Mit dem Auftauchen des von der faschistischen Putschloge P2 protegierten Silvio Berlusconi mit seinem gewaltigem Fininvestimperium entstand FIAT ein ernster Konkurrent. Hinzu kam, dass der Medientycoon sich zum Regierungschef aufschwang und dieses Amt weidlich zu seinem Vorteil nutzte. Die Gegensätze zu der von den Agnellis angeführten Gruppe der Schwerindustrie brachen sehr schnell mehr oder weniger offen aus, nicht zuletzt im Bereich der Wirtschafts- und Außenpolitik. Berlusconi positionierte sich auf Seiten der USA, Agnelli neigte zur EWG/EU. Während Berlusconi ein Bündnis mit den AN-Faschisten und Lega-Rassisten herstellte und sich in diesem Lager eine Wählerbasis schuf, setzte FIAT zunächst weiterhin vor allem (aber nicht ausschließlich, wie gleich zu sehen ist) auf die reformistischen Kräfte in der Arbeiterbewegung und ihr in der Linken Mitte konzentriertes Wählerpotenzial.


FIAT protegierte die rassistische Lega Nord...

Gleichzeitig fuhr der gewiefte Stratege zweigleisig. Denn zu beginn der 1990er Jahre ging es großen Industriekonzernen mit FIAT an der Spitze um die Beteiligung am supranationalen "Alpengroßraum" der EU. Das führte dazu, dass der Turiner Industriegigant 1991 das Entstehen der Lega Nord protegierte, die mit ihren Forderungen nach regionaler Autonomie und föderalen Strukturen bis hin zur Abspaltung des industriellen Norden zu einem Separatstaat Padania genau diesen Interessen diente. Als die von Berlusconi mit AN und Lega im April 1994 gebildete rechtsextreme Regierung mit ihrem hemmungslosen Sozialabbau und offen faschistoiden Maßnahmen (u. a. Proklamierung eines Präsidialregime und das bekannt werden von Listen zu Säuberungen des öffentlichen Dienstes von "linken Elementen") wochenlang anhaltende Massenkämpfe der Arbeiter mit einem Generalstreik provozierte, verließ die Lega Nord, mit 118 Abgeordneten stärkste Parlamentsfraktion, das sinkende Regierungsschiff und stellte im Parlament einen Misstrauensantrag gegen Berlusconi. Es war ein offenes Geheimnis, dass FIAT hier die Fäden zog. Da die 1991 nach der Beseitigung der IKP entstandene Partei der Kommunistischen Neugründung (PRC) und die aus der IKP hervorgegangenen Linksdemokraten der PDS den gleichen Misstrauensantrag stellten, trat Berlusconi angesichts der sich abzeichnenden Niederlage am 22. Dezember 1994 zurück. Es begann ein sogenanntes Techniker-Kabinett zu amtieren.
○ ○ ○ ○
== Ziel der Aufgabe ==
Schreiben Sie bitte aus dem Textauszug über FIAT und Berlusconi den Abschnitt ab, der mit „Mit dem Auftauchen“ beginnt und bis einschließlich „Mitte konzentriertes Wählerpotenzial.“ reicht.

== Bereitgestelltes Material ==
○ ○ ○ ○
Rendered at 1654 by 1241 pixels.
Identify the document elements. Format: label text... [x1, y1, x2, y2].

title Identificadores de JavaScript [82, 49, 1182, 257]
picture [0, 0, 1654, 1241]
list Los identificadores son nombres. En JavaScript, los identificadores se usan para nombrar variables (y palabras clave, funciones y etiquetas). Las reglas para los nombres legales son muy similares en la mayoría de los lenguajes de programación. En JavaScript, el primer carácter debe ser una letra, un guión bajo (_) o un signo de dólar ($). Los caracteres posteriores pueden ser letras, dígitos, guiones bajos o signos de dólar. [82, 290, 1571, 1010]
○ ○ ○ ○
== Richtige Antwort ==
Mit dem Auftauchen des von der faschistischen Putschloge P2 protegierten Silvio Berlusconi mit seinem gewaltigem Fininvestimperium entstand FIAT ein ernster Konkurrent. Hinzu kam, dass der Medientycoon sich zum Regierungschef aufschwang und dieses Amt weidlich zu seinem Vorteil nutzte. Die Gegensätze zu der von den Agnellis angeführten Gruppe der Schwerindustrie brachen sehr schnell mehr oder weniger offen aus, nicht zuletzt im Bereich der Wirtschafts- und Außenpolitik. Berlusconi positionierte sich auf Seiten der USA, Agnelli neigte zur EWG/EU. Während Berlusconi ein Bündnis mit den AN-Faschisten und Lega-Rassisten herstellte und sich in diesem Lager eine Wählerbasis schuf, setzte FIAT zunächst weiterhin vor allem (aber nicht ausschließlich, wie gleich zu sehen ist) auf die reformistischen Kräfte in der Arbeiterbewegung und ihr in der Linken Mitte konzentriertes Wählerpotenzial.